Abstract 168P
Background
Routine genomic profiling in metastasic solid tumors has an impact on survival by selecting targeted therapies and montoring treatment response. Moreover, feasibility and efficiency of liquid biopsy (LB) in pancreatic cancer has been studied as tissue is not always available in these tumors given the frequent lack of tissue in these tumors.
Methods
We present an ambispective observational study in patients with locally advanced or metastatic pancreatic cancer who underwent LB before starting chemotherapy.
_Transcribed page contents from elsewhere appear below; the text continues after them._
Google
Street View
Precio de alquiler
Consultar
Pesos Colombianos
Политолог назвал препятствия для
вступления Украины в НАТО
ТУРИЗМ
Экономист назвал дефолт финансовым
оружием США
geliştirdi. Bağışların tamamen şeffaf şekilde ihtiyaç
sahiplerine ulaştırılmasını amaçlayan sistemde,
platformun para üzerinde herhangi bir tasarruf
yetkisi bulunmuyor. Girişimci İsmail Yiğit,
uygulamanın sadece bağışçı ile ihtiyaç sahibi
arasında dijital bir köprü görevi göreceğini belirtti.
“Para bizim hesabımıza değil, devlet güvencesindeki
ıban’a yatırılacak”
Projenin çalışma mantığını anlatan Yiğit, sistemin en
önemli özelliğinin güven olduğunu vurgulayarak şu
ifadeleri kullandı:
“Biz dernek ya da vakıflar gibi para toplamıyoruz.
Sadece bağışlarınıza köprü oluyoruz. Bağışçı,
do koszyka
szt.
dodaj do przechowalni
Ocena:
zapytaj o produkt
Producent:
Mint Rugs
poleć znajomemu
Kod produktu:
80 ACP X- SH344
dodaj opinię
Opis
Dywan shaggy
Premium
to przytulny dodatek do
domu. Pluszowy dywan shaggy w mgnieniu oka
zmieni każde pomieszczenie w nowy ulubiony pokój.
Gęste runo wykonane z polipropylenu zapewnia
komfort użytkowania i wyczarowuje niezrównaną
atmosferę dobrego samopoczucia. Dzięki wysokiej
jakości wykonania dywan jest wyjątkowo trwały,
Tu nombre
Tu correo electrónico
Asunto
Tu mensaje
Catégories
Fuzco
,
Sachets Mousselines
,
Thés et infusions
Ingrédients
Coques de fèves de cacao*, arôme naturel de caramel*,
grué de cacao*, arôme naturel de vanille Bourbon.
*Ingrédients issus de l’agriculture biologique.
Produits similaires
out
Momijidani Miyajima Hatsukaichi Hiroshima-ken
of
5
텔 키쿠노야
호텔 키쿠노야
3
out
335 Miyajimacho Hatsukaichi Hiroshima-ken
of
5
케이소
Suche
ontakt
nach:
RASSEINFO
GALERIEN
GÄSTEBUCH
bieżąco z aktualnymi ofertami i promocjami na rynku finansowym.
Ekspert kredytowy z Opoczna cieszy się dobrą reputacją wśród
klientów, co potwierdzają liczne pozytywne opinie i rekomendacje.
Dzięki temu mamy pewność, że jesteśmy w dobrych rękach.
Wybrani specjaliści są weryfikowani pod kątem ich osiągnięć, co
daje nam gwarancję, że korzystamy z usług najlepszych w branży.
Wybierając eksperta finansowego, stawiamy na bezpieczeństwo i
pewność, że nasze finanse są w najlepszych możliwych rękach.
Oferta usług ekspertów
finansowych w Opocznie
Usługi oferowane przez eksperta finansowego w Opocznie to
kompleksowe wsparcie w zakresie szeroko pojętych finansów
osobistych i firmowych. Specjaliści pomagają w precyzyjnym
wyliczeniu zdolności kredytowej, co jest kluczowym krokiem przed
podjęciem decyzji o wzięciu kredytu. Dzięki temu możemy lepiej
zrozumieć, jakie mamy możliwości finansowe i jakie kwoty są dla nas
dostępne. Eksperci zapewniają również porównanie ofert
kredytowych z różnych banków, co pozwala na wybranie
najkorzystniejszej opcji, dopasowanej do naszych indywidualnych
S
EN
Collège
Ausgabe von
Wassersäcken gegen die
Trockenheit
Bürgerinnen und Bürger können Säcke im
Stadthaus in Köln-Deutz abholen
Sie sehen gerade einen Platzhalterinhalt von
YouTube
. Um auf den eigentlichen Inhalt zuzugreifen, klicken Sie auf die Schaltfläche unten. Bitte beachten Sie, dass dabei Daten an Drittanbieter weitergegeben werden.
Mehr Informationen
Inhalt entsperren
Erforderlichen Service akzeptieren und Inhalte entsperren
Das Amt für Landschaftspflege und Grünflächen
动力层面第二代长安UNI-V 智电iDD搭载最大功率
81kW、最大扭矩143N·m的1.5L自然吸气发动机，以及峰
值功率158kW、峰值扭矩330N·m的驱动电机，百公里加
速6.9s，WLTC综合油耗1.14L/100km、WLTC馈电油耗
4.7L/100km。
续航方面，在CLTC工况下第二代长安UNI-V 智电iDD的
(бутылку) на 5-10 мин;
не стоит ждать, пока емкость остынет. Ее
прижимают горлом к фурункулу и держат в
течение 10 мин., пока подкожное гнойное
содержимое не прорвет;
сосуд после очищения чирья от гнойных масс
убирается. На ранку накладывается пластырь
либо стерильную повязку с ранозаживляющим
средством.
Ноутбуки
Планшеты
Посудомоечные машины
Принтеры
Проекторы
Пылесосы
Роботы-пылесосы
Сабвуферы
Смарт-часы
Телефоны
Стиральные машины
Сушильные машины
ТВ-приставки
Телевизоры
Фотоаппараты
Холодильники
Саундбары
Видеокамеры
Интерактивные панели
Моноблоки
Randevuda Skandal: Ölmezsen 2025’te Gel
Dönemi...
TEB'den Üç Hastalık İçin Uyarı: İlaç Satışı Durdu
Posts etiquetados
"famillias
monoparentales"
The primary end point was to determine the prevalence of pathological molecular alterations in circulating tumor DNA (ctDNA) and their concordance with next generation sequencing in tumor tissue (TNGS). A secondary end point was the study of circulating tumor cells (CTCs) as a poor prognostic factor for survival.
Results
A total of 30 patients were included between May 2020 and September 2022. Women were 53.3% of them, and the median age was 65.5 years (37-85). At the time of LB, 86.7% had metastatic disease, 6.7% had stage III, and 6.7% had stage II. 83.4% were about to initiate a first-line chemotherapy. 86.7% of the patients had also undergone TNGS. In both LB and TNGS, one or more molecular alterations were found in 80% of patients. Fourteen different molecular alterations were found in LB, with the most prevalent mutations in TP53 (56.6%), KRAS (53.3%), ERBB2 (16.6%), MET (4%), and EGFR (4%). In TNGS, 12 alterations were found, with the most prevalent being TP53 (46.6%), KRAS (60%), MET (23.3%), and EGFR (13.3%). The concordance rate between BL and TNGS was > 70%. The median overall survival (OS) was 5.5 months (95%CI:3.6-7.4). In patients without CTCs, the OS was 6.3 months (95%CI:4.7-8.0), while patients with CTCs had an OS of 3.6 months (95%CI:1.6-5.6).
Conclusions
80% of patients presented molecular alterations in both LB and TNGS with a matching rate > 70%. The most prevalent mutations were TP53, KRAS, MET, EGFR and ERBBE in the two analyses. The presence of CTCs is a poor prognostic factor.
Editorial acknowledgement
Clinical trial identification
Legal entity responsible for the study
The authors.
Funding
Has not received any funding.
Disclosure
All authors have declared no conflicts of interest.